August 7th, 2009 by David Kronemyer · 2 Comments

Anyone can sell their used books and CDs on Amazon.  Prices strictly are what the market will bear.  There is no point in being anybody other than the lowest-price seller.  This market –clearing price frequently is as low as $.01.  Amazon also provides for a modest shipping allowance.  After deducting Amazon’s commission and the actual cost of packing and shipping the seller’s gross margin is just pennies.  If the seller has any cost basis in the product other than zero then it is likely the seller actually will sustain a loss on the sale.

Not everything sells for $.01.  Most titles sell for 25% – 50% of their original list price.  Depending on elasticity of supply and demand prices can be higher than the original list price.  Many sellers believe scarcity justifies an astronomically higher price.  These titles however never will sell because on margin the value of the information is less than the asking price.  One of the most salient features of consumer entertainment software (books, CDs, DVDs) is that it can be duplicated, or the informational or entertainment content extracted, at marginal cost.  It is not uncommon for Google News to provide hypertext links to over 1,000 sites per story.  Knowledgeable websites such as distill (with varying degrees of success) the knowledge content of every conceivable topic (to the extent Wikipedia is deficient, there are thousands of other sites to fill the gap).  The web site gives away copies of television shows and clips readily are available on  Once Google finishes digitizing every book there is then the value of a physical copy of a work in principle could decline to zero.  These are just a few examples; the $.01 title on Amazon is a precursor to this effect.  As a general rule of thumb if the used price is much higher than the original list price then there will be little demand for the title.

The existence of this active secondary market creates a dilemma for the original creators of the work – the proprietor of the copyright, who may be the author of the book, the band who recorded the CD, or their corporate assignees.  There is a copyright law principle called the “first sale doctrine,” which means that only the original retail sale of the copy attracts a royalty.  Subsequent resales of used copies are non-royalty-bearing.  This is one of the main factors permitting a secondary market for used copies to exist to begin with.  As a consequence every time a used copy is sold for less than the retail price it displaces a potential retail sale and thereby destabilizes the market for royalty-bearing copies.  Reciprocally if a used copy is sold for more than the retail price then it misallocates the entrepreneurial rents potentially realizable from the sale.

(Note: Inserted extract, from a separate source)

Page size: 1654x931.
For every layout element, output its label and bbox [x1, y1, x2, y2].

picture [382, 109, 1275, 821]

There may be many reasons why this doesn’t matter.  The author may be dead and his/her estate inconsequential; the cost of looking to the publisher for royalties is less than the amount of royalties that practically could be obtained.  The band may have broken up or never recouped the amount of any advance and recording costs paid by the record company.  Repeated successive editions of a work (e.g. a college text book) tend to reduce the price of earlier editions to zero.  The vast majority of works simply no longer are consumer-demanded except by a very small minority probing the esoterica of a given subject.  Perhaps only one out of a million copyrights survives its initial release.  Nobody wants the title, even if it is priced at $.01, and on margin demand falls off quickly or is nonexistent if the title is priced even pennies higher.

For active bands or writers, on the other hand, this presents a real theoretical problem.  Not only are there economic issues, but cheaply-priced goods also intrinsically derogate from the perceived value of the work, thereby impairing the creator’s future prospects.  There is a practical solution to the surfeit of copies in the secondary market, which is that the creator or owner of the work actively can intervene in the secondary market by buying up used copies, to the point where a first-sold royalty-bearing copy presents the lowest-price alternative to the consumer.  The creator of the work should continue doing so until the price to the consumer equals or exceeds the amount of the anticipated royalty-bearing unit (with an allowance for transaction costs).

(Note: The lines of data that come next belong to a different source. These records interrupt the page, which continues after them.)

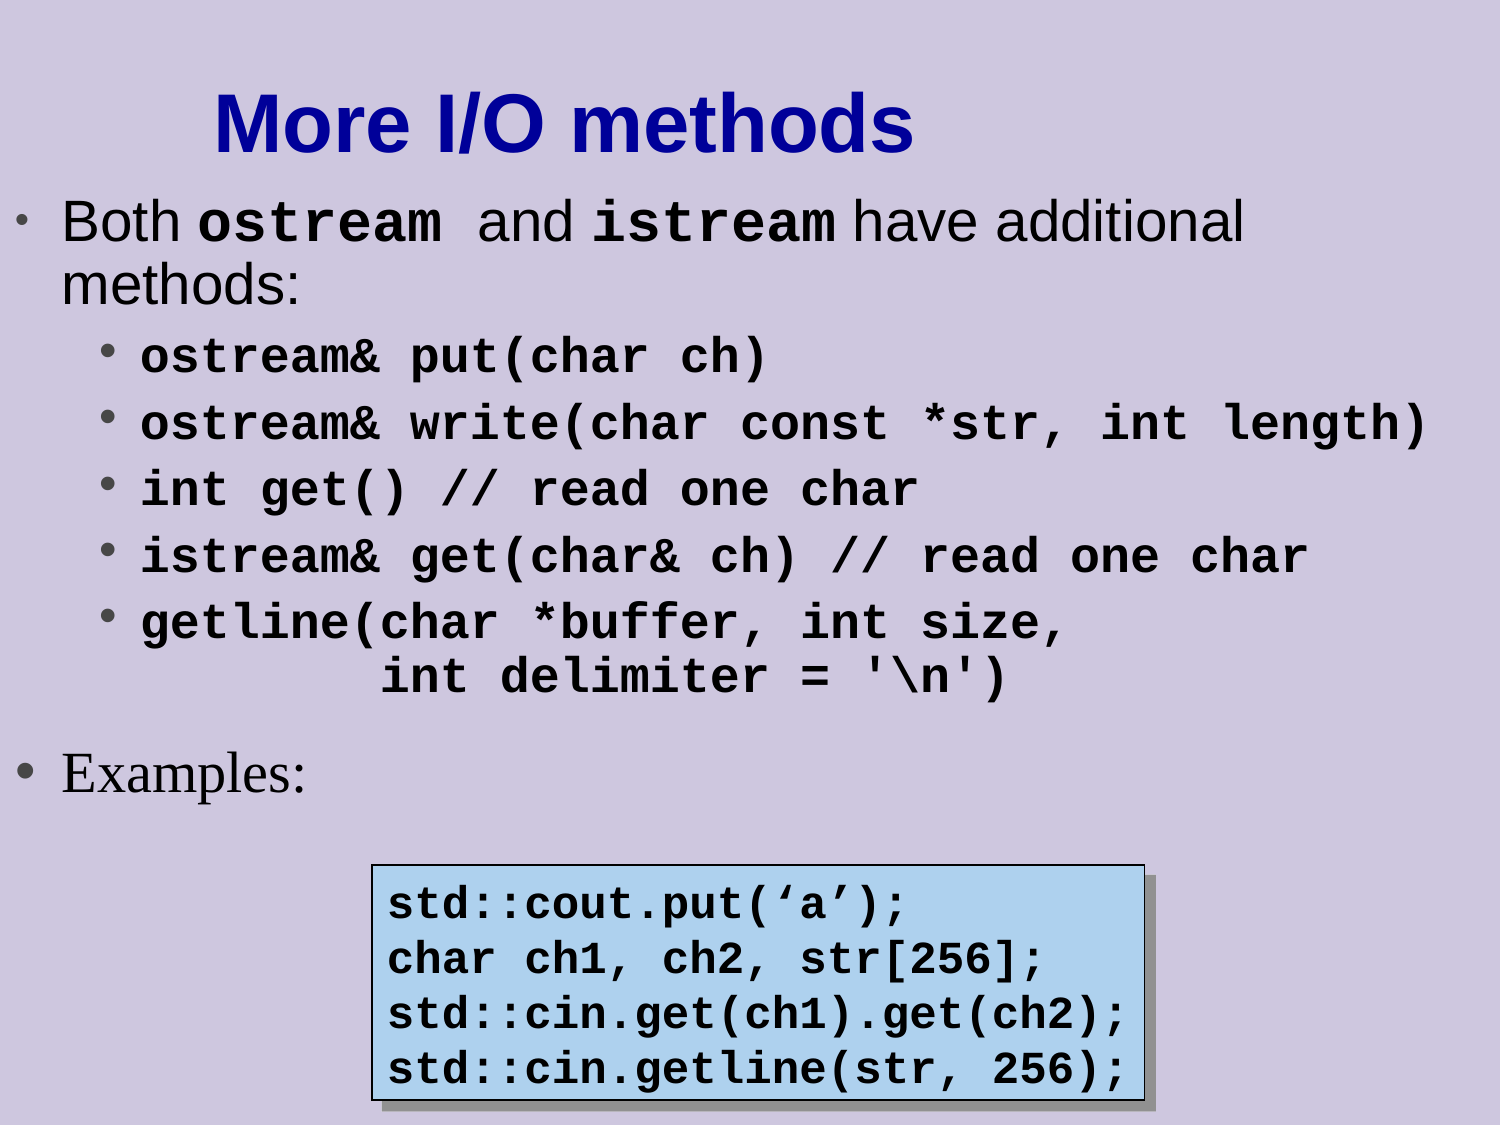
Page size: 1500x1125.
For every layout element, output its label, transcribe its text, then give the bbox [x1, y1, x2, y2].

title More I/O methods [198, 17, 1468, 184]
text_box std::cout.put(‘a’); char ch1, ch2, str[256]; std::cin.get(ch1).get(ch2); std::cin.getline(str, 256); [372, 864, 1145, 1101]
text_box Examples: [0, 734, 1247, 801]
list Both ostream and istream have additional methods: ostream& put(char ch) ostream& write(char const *str, int length) int get() // read one char istream& get(char& ch) // read one char getline(char *buffer, int size, int delimiter = '\n') [0, 184, 1468, 837]
text_box Examples: [206, 768, 219, 790]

There remains the possibility that a perceived increase in demand for secondary-market copies will increase the number of secondary-market copies available, potentially driving up the buyer’s cost.  Practically however this does not seem to be the case; only rarely are more than say 100 used copies of a secondary-market title listed for sale.  Amazon is not a perfectly efficient marketplace and only motivated sellers tend to use it.  The vast majority of potentially-demanded secondary-market copies simply seem to disappear, thus capping the secondary-market buyer’s potential liability.

In many cases copies can be repurposed.  CDs for example can be re-sold by the artist at performances for something approaching a retail list price.  In this case the creator will capture and retain a margin that may be considerably higher than the royalty payable on the first sale of a copy through a distributor.  If the price for used copies consistently exceeds the list price this should be a signal to reissue the work (duplicate more copies for first sale).

The same principle pertains to some extent to items for sale on eBay, although eBay’s offerings are more diverse.  The biggest enemy of most manufacturers of durable goods is everything they’ve previously sold.  For manufacturers of long duration it would be impractical to stabilize the secondary market.  Most goods become obsolete, not more valuable.  There is however a thin tier or tranche of sellers who are competing directly in the marketplace with recently-sold in-demand durable goods, which may be sold on eBay for significantly less than the retail price.  This not only reduces the volume of the seller’s potential sales but also depreciates from the perceived value of the goods.  These sellers are making a serious error by not actively stabilizing their secondary markets.